Born and bred in Sabah, I never really had much reason or opportunity to question what sort of image Sabah presented to the outside world (which includes other states in Malaysia) until I went to university in Kuala Lumpur. And, of course, when I began working as a teacher.
My first inkling of how 'scary' Sabah can be to outsiders came during my third year in university. I had coursemates who quickly got married ... it was the first time I had ever heard of 'nikah gantung'. Apparently, they could get married but it was a sort of 'marriage on hold' (if such a thing exists..). What mattered was that they could get a marriage certificate that would help 'save' them from the jungles of Sabah and Sarawak.

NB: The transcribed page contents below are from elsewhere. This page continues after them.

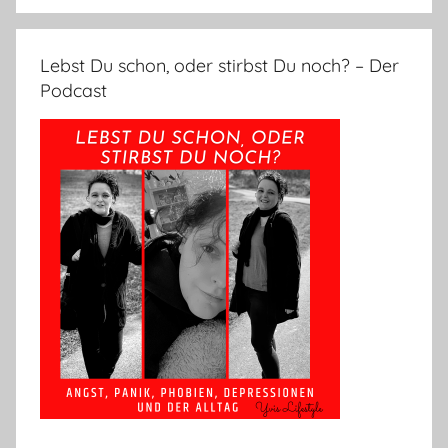
Lebst Du schon, oder stirbst Du noch? – Der
Podcast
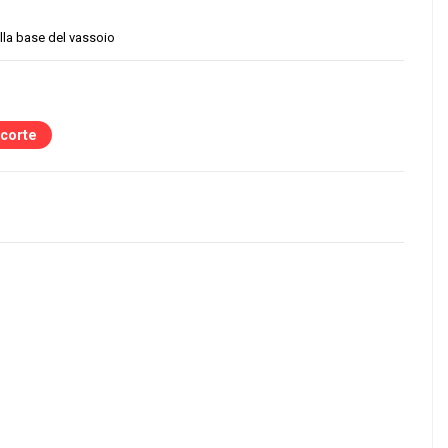
alla base del vassoio
scorte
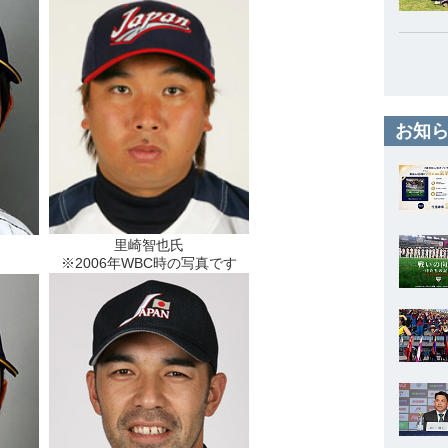
お知ら
里崎智也氏
※2006年WBC時の写真です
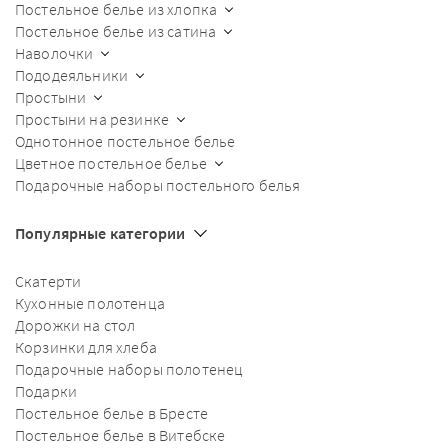
Постельное белье из хлопка
Постельное белье из сатина
Наволочки
Пододеяльники
Простыни
Простыни на резинке
Однотонное постельное белье
Цветное постельное белье
Подарочные наборы постельного белья
Популярные категории
Скатерти
Кухонные полотенца
Дорожки на стол
Корзинки для хлеба
Подарочные наборы полотенец
Подарки
Постельное белье в Бресте
Постельное белье в Витебске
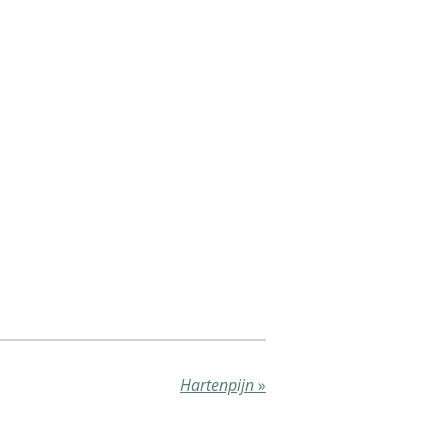
Hartenpijn
»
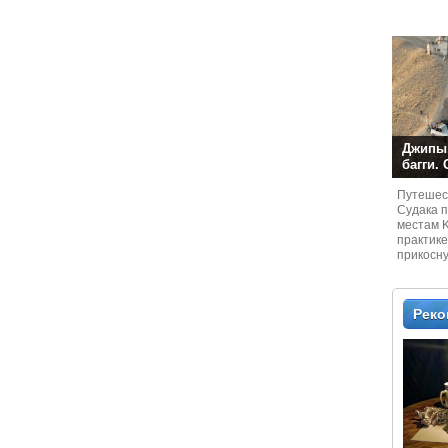
Джипы,
багги.
Путешест
Судaка 
местам 
практике
прикосн
местам и
Рек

Then, during the briefing I attended to receive my first posting, I found myself sitting next to a teacher who was posted to a school in the interior. When she asked if the school she had been posted to was far, the officer in charge gave a large guffaw and said that she'd only need to spend three hours on the buffalo. I wonder if he realized that we didn't laugh. Till today, I am still not sure whether he was serious or not.

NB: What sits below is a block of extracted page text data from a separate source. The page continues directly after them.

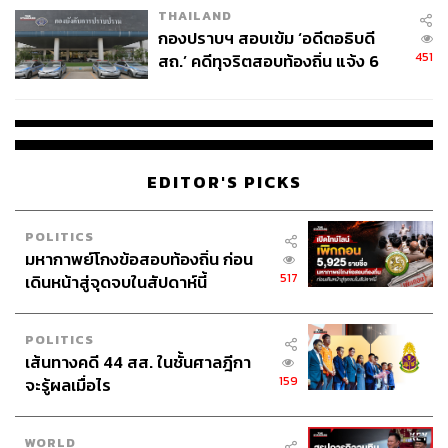
THAILAND
กองปราบฯ สอบเข้ม ‘อดีตอธิบดี
451
สถ.’ คดีทุจริตสอบท้องถิ่น แจ้ง 6
ข้อหาหนัก จ่อชง ป.ป.ช. 12 ส.ค. นี้
EDITOR'S PICKS
POLITICS
มหากาพย์โกงข้อสอบท้องถิ่น ก่อน
517
เดินหน้าสู่จุดจบในสัปดาห์นี้
POLITICS
เส้นทางคดี 44 สส. ในชั้นศาลฎีกา
159
จะรู้ผลเมื่อไร
WORLD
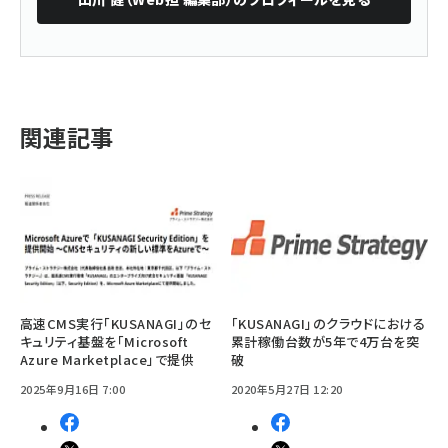
関連記事
高速CMS実行「KUSANAGI」のセ
「KUSANAGI」のクラウドにおける
キュリティ基盤を「Microsoft
累計稼働台数が5年で4万台を突
Azure Marketplace」で提供
破
2025年9月16日 7:00
2020年5月27日 12:20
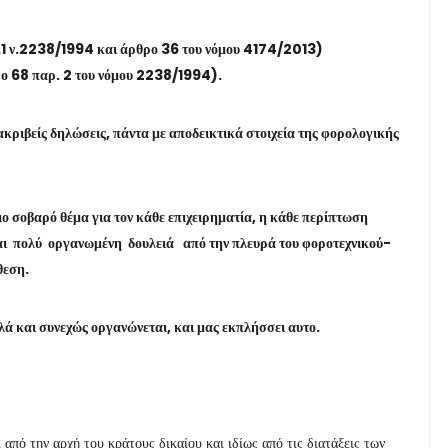
.1 ν.2238/1994 και άρθρο 36 του νόμου 4174/2013)
θρο 68 παρ. 2 του νόμου 2238/1994).
ριβείς δηλώσεις, πάντα με αποδεικτικά στοιχεία της φορολογικής
ιο σοβαρό θέμα για τον κάθε επιχειρηματία, η κάθε περίπτωση
αι πολύ οργανωμένη δουλειά από την πλευρά του φοροτεχνικού-
θεση.
λά και συνεχώς οργανώνεται, και μας εκπλήσσει αυτο.
από την αρχή του κράτους δικαίου και ιδίως από τις διατάξεις των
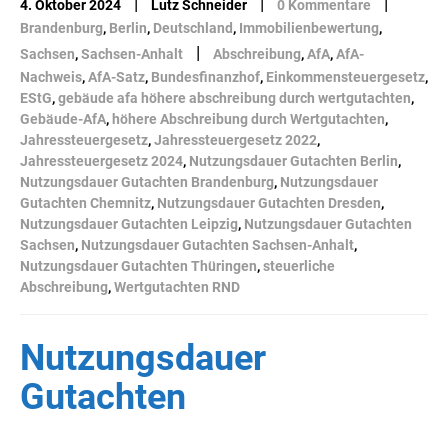
|
|
|
4. Oktober 2024
Lutz Schneider
0 Kommentare
Brandenburg
,
Berlin
,
Deutschland
,
Immobilienbewertung
,
|
Sachsen
,
Sachsen-Anhalt
Abschreibung
,
AfA
,
AfA-
Nachweis
,
AfA-Satz
,
Bundesfinanzhof
,
Einkommensteuergesetz
,
EStG
,
gebäude afa höhere abschreibung durch wertgutachten
,
Gebäude-AfA
,
höhere Abschreibung durch Wertgutachten
,
Jahressteuergesetz
,
Jahressteuergesetz 2022
,
Jahressteuergesetz 2024
,
Nutzungsdauer Gutachten Berlin
,
Nutzungsdauer Gutachten Brandenburg
,
Nutzungsdauer
Gutachten Chemnitz
,
Nutzungsdauer Gutachten Dresden
,
Nutzungsdauer Gutachten Leipzig
,
Nutzungsdauer Gutachten
Sachsen
,
Nutzungsdauer Gutachten Sachsen-Anhalt
,
Nutzungsdauer Gutachten Thüringen
,
steuerliche
Abschreibung
,
Wertgutachten RND
Nutzungsdauer
Gutachten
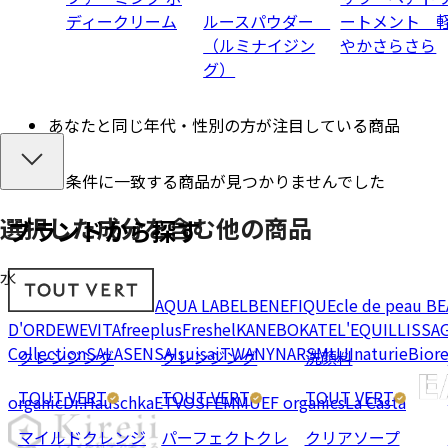
ディークリーム
ルースパウダー
ートメント 
（ルミナイジン
やかさらさら
グ）
あなたと同じ年代・性別の方が注目している商品
条件に一致する商品が見つかりませんでした
選択した成分を
含む
他の商品
ブランドから探す
水
AQUA LABEL
BENEFIQUE
cle de peau B
D'OR
DEW
EVITA
freeplus
Freshel
KANEBO
KATE
L'EQUIL
LISSA
Collection
SALA
SENSAI
suisai
TWANY
NARS
MUJI
naturie
Bior
クレンジング
クレンジング
洗顔料
TOUT VERT
TOUT VERT
TOUT VERT
organic
Dr.Hauschka
ETVOS
FEMMUE
F organics
La Casta
マイルドクレンジ
パーフェクトクレ
クリアソープ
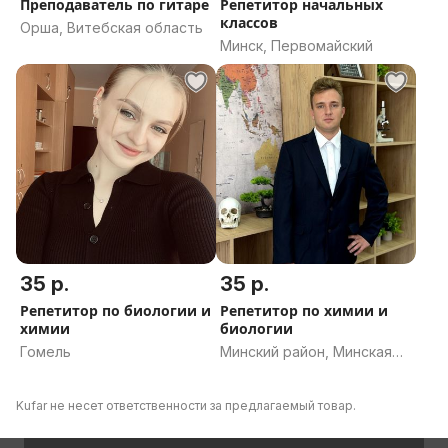
Преподаватель по гитаре
Репетитор начальных
классов
Орша, Витебская область
Минск, Первомайский
35 р.
35 р.
Репетитор по биологии и
Репетитор по химии и
химии
биологии
Гомель
Минский район, Минская
область
Kufar не несет ответственности за предлагаемый товар.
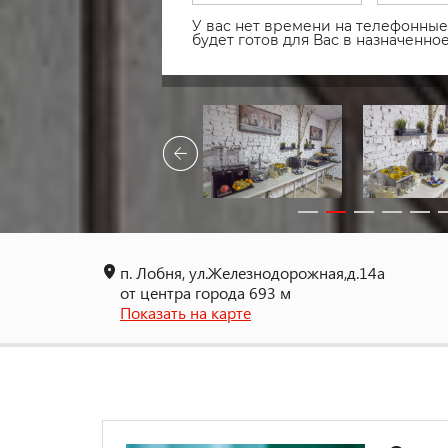
У вас нет времени на телефонные 
будет готов для Вас в назначенн
п. Лобня, ул.Железнодорожная,д.14а
от центра города 693 м
Показать на карте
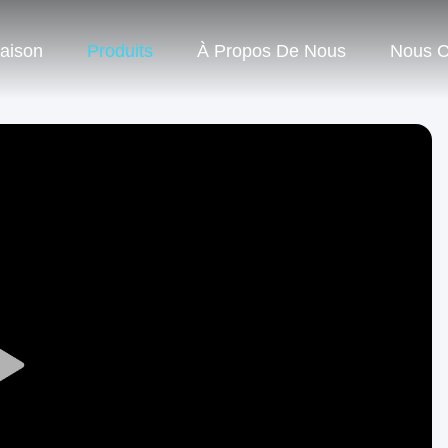
aison
Produits
À Propos De Nous
Nous C
Play
Video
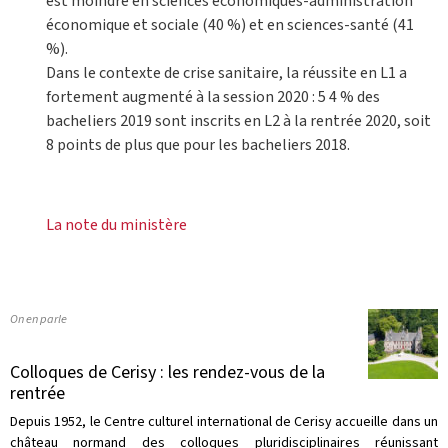
est moindre en sciences économiques-administration
économique et sociale (40 %) et en sciences-santé (41
%).
Dans le contexte de crise sanitaire, la réussite en L1 a
fortement augmenté à la session 2020 : 5 4 % des
bacheliers 2019 sont inscrits en L2 à la rentrée 2020, soit
8 points de plus que pour les bacheliers 2018.
La note du ministère
On en parle
Colloques de Cerisy : les rendez-vous de la
rentrée
Depuis 1952, le Centre culturel international de Cerisy accueille dans un
château normand des colloques pluridisciplinaires réunissant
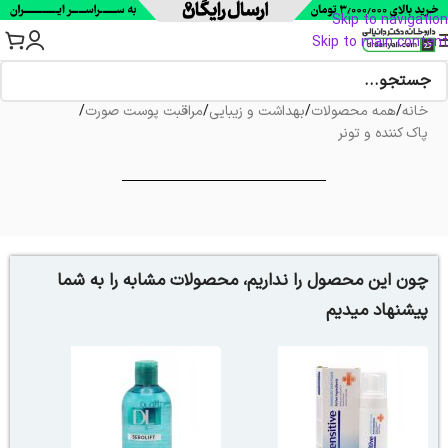
Skip to navigation
Skip to main content
خانه
/
همه محصولات
/
بهداشت و زیبایی
/
مراقبت پوست صورت
/
پاک کننده و تونر
چون این محصول را نداریم، محصولات مشابه را به شما
پیشنهاد میدیم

However, bearing in mind that there ARE a few schools in Sabah which require survivor-style effort to reach, the majority are still not that remote. In most cases, there are roads or rivers that offer hope of reaching the schools. Heh heh.
I confess that my first posting was to La Salle Secondary School, five minutes from the airport, eight minutes to the city and nary a buffalo in sight. But even then, there are people who are unsure of just how 'city' the school is. I remember walking to the staffroom after one of my classes, to find suitcases and various boxes at the entrance. I knew five teachers were expected. But when I saw a table fan (!) with the MAS cargo label still hanging from it, I couldn't help but ask the teacher why she carried it all the way. She told me that her mother was worried there would be no electricity in Sabah. But then, I asked gently, what use would the table fan be if there were no electricity in Sabah? Hmmm.
So I haven't experienced any privations in the course of my work as a teacher. The most terrible experiences I have had involved walking to schools, laptop slung over my left shoulder and blazer over my right shoulder while trying to make sure I didn't step too close to the edge of the cliff or hill. There was some mud involved and slight heart palpitation... but it was a temporary thing as I was only visiting the schools in the course of my work as an ICT officer.
Yet another time during my years with La Salle, I saw a teacher lug in a bag of rice with the suitcases. I didn't bother to ask why. Perhaps family members were worried there would be nothing to eat in Sabah. Or perhaps it may be a DIFFERENT alien type of rice... oh, horrors!
And there was one instance when I noticed a teacher looking at the currency in my hands. I could only suppose that she was trying to see if we used the same. I feel that this is a reasonable assumption as my own mother has been asked where she changed her currency (she was attending a course in Penang.)
I always LOVED mentioning supermarkets to the newly-arrived... if only to see the abject relief on their faces.
And as recently as 2002, an ex-student of mine now working as an English teacher reported having to slog through knee-deep mud when her car broke down on the way to town. She had been posted to the Kalabakan area. She also said that she and her housemates bought generator electricity, which came and went as capriciously as a flibbertigibbet's mind. Well, at least she had a road. And a generator.
To be fair, I'd noticed how documentaries and stories about Sabah tended to focus on orang-utans, proboscis monkeys, verdant rainforest, marine wildlife, dive sites and the such. Can hardly blame people for thinking that that was all one would be able to find in Sabah. One West Malaysian teacher defended himself by saying that when he looked for information about Sabah (before departing for Kota Kinabalu), all he could find were nature coffee table books and history opuses that had great descriptions of headhunters. Armed with such knowledge, he probably fortified himself with a bagful of prayers and running shoes. Ha ha... just joking. Don't get mad, X... you know who you are.
But on the whole, the teachers who were sent to the interior of Sabah have been quite open-minded and right-thinking about their travails. Susan used to tell me that on the last leg of her journey to her school, she'd begin with a white tee and blue jeans and ended up all red in colour (including her hair and skin!), thanks to the red clay dust of the logging track. Susan's lot in life has improved considerably... now she only needs to board a boat for a 15-minute ride to SMK Pulau Gaya, just off the Kota Kinabalu harbour. She no longer 'changes colour'... unless you count her bright yellow life jacket.
However, the tales I am telling belong to the early nineties. I think things are much better now, thanks to the Internet. There are enough pictures of Sabah's supermarkets and roads to gladden the most fearful heart.
But then again... just five years ago, my dad did give a lift to a UMS freshie and her father (they had just arrived from West Malaysia). When my dad drove into the parking lot of a supermarket, he noted the looks of relief on their faces. It seems that a supermarket is proof positive of an acceptable level of civilisation.
That said, it is also very common for people to fall in love with Sabah and they never leave... even after their tenure is over...:)
Maybe I should post a few pictures of Kota Kinabalu City here... as I do get a few visits from people who search for 'teacher sabah work'.